Теперь мы можем вернуться к рассмотрению диспозициональных предложений, т. е. предложений, в которых субъекту приписывают определенные способности, тенденции, предрасположенности или склонности. Такие утверждения, конечно, не являются законами, так как речь в них идет о конкретных предметах или лицах. Однако они похожи на законы в том отношении, что являются частично «переменными» или «открытыми». Когда мы говорим, что данный кусок сахара растворим, мы говорим тем самым, что он растворится, если будет когда-либо и где-либо погружен в какой-либо сосуд с водой. Когда мы говорим, что этот спящий человек знает французский, это значит, что, если, например, к нему обратятся по-французски или покажут ему французскую газету, он ответит уместным образом, будет должным образом вести себя или правильно переведет обращение на свой язык. Разумеется, данную формулировку надо еще уточнять.
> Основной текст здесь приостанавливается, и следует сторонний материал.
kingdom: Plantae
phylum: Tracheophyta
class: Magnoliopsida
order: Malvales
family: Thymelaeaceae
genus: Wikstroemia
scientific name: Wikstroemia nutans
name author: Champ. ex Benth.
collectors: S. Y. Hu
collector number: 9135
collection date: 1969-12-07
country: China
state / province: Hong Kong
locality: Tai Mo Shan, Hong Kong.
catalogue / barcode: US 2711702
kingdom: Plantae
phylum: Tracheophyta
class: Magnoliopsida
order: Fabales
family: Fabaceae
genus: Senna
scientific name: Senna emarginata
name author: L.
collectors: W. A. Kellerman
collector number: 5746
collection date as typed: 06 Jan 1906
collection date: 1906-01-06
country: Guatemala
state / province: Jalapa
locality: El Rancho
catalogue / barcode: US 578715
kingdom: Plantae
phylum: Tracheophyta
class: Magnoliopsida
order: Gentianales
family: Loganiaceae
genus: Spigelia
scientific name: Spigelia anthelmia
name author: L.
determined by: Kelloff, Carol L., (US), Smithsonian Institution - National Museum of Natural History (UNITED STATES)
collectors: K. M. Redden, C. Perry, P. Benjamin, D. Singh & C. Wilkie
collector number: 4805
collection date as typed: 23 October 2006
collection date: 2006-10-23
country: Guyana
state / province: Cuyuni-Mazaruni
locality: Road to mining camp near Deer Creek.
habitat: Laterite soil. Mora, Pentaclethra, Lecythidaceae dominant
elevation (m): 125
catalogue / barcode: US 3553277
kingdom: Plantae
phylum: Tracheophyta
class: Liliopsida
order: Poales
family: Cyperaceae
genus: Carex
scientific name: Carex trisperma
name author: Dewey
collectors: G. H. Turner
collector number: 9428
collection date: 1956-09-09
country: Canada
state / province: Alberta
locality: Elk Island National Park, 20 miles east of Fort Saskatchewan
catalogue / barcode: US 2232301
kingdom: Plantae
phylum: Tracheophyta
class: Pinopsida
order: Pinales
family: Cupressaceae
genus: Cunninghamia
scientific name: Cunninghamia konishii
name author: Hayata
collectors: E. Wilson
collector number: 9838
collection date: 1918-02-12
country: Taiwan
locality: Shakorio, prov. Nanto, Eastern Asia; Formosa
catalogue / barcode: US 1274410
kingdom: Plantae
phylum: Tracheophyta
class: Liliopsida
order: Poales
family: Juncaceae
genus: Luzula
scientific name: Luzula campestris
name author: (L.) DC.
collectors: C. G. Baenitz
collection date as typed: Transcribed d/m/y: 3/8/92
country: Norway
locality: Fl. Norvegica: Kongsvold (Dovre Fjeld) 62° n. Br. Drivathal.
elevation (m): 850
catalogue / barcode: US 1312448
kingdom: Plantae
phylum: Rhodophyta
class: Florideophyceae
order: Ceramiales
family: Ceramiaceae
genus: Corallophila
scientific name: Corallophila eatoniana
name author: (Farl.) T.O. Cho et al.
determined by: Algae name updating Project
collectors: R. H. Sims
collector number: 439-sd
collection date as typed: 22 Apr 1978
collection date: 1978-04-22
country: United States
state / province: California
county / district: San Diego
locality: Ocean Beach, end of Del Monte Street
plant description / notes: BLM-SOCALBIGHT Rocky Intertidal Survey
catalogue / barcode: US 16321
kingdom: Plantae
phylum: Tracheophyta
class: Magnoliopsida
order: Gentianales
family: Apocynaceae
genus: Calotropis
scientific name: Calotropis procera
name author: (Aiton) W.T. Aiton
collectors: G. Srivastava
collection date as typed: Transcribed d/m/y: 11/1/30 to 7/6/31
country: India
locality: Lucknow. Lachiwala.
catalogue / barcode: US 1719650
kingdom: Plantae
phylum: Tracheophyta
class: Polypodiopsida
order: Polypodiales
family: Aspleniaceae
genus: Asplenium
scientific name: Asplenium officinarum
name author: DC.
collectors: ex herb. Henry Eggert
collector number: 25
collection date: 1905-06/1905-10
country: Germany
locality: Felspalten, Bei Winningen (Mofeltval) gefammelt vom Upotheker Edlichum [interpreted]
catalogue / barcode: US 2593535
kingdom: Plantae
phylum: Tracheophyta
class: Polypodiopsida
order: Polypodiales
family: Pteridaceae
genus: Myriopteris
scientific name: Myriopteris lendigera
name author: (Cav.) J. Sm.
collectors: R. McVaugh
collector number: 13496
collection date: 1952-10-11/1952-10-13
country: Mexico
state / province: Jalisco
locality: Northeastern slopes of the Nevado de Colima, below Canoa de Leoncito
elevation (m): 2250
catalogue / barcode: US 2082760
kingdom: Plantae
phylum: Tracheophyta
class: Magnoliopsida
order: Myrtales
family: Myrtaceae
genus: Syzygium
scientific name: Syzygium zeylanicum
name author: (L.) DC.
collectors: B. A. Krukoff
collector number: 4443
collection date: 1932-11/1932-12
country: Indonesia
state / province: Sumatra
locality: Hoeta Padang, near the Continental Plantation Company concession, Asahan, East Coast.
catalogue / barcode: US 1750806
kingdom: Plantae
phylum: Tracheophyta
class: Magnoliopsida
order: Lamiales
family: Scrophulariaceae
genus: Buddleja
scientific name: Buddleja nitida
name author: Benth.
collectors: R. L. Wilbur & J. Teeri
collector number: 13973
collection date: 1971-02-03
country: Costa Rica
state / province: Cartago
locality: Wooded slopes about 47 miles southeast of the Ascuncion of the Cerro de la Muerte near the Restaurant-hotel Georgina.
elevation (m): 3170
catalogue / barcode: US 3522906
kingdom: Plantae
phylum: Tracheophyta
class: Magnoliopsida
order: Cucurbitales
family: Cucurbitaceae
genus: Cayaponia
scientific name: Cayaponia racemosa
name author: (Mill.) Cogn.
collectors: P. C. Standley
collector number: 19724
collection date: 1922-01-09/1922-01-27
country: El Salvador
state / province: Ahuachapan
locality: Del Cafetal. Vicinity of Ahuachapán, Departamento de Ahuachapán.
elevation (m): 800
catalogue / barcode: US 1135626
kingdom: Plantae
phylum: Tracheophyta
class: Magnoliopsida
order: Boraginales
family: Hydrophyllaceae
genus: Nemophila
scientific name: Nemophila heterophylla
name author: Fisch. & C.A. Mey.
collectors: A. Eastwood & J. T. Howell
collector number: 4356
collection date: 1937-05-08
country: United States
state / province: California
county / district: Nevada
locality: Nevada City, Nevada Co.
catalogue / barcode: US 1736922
Мы не откажемся от своего утверждения, что он знает французский язык, если он спит, пьян или находится в беспамятстве либо не смог правильно перевести какую-то очень специальную статью. Мы ведь ожидаем от него, что он просто в состоянии справляться с большинством обычных французских предложений. «Знать французский» — это довольно неопределенное выражение, но в большинстве случаев оно не становится оттого менее полезным.